Aim of the exercise> Swap "Contáctenos" for "Escríbanos" everywhere in the listing below, keeping every other line as it is. Give back only the text, leaving the pictures out.

Records from a data collection:

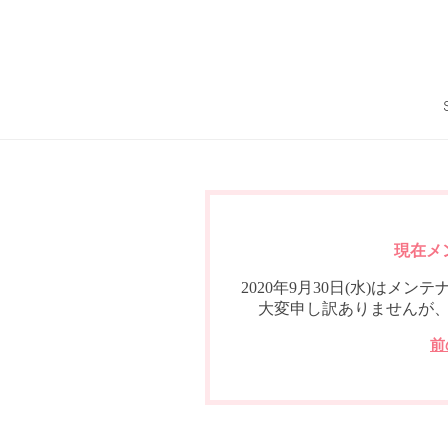
現在メ
2020年9月30日(水)は
大変申し訳ありませんが
前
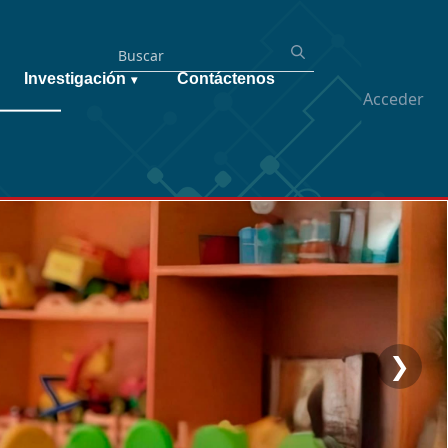
Investigación
Contáctenos
▾
Acceder
❯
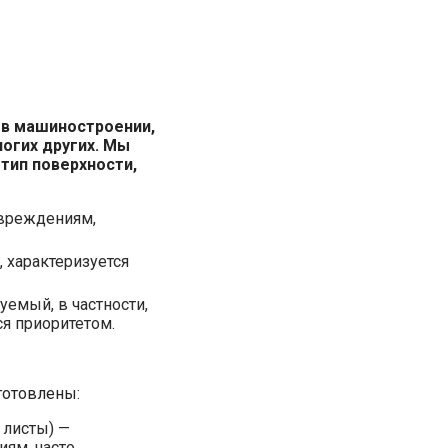
 в машиностроении,
огих других. Мы
 тип поверхности,
овреждениям,
 характеризуется
уемый, в частности,
я приоритетом.
готовлены:
 листы) —
ям, часто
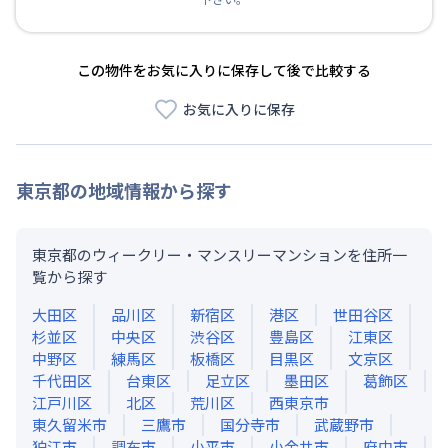
この物件をお気に入りに保存して後で比較する
お気に入りに保存
東京都
の地域情報から探す
東京都のウィークリー・マンスリーマンションを住所一
覧から探す
大田区
品川区
新宿区
港区
世田谷区
杉並区
中央区
渋谷区
豊島区
江東区
中野区
練馬区
板橋区
目黒区
文京区
千代田区
台東区
足立区
墨田区
葛飾区
江戸川区
北区
荒川区
西東京市
東久留米市
三鷹市
国分寺市
武蔵野市
狛江市
調布市
小平市
小金井市
府中市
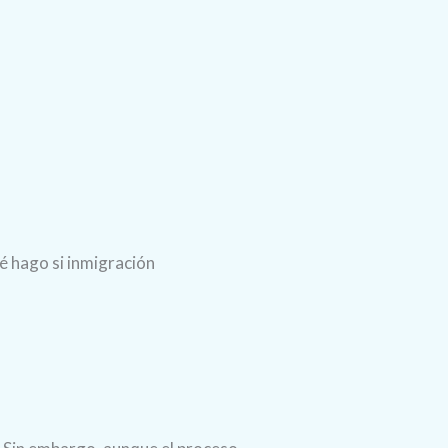
é hago si inmigración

Exercise solution>
現在メ
2020年9月30日(水)は
大変申し訳ありませんが
前
Investigación
Escríbanos
▾
Acceder
❯
 в машиностроении,
огих других. Мы
 тип поверхности,
овреждениям,
 характеризуется
уемый, в частности,
я приоритетом.
готовлены:
 листы) —
ям, часто
この物件をお気に入りに保存して後で比較する
お気に入りに保存
東京都
の地域情報から探す
東京都のウィークリー・マンスリーマンションを住所一
覧から探す
大田区
品川区
新宿区
港区
世田谷区
杉並区
中央区
渋谷区
豊島区
江東区
中野区
練馬区
板橋区
目黒区
文京区
千代田区
台東区
足立区
墨田区
葛飾区
江戸川区
北区
荒川区
西東京市
東久留米市
三鷹市
国分寺市
武蔵野市
狛江市
調布市
小平市
小金井市
府中市
é hago si inmigración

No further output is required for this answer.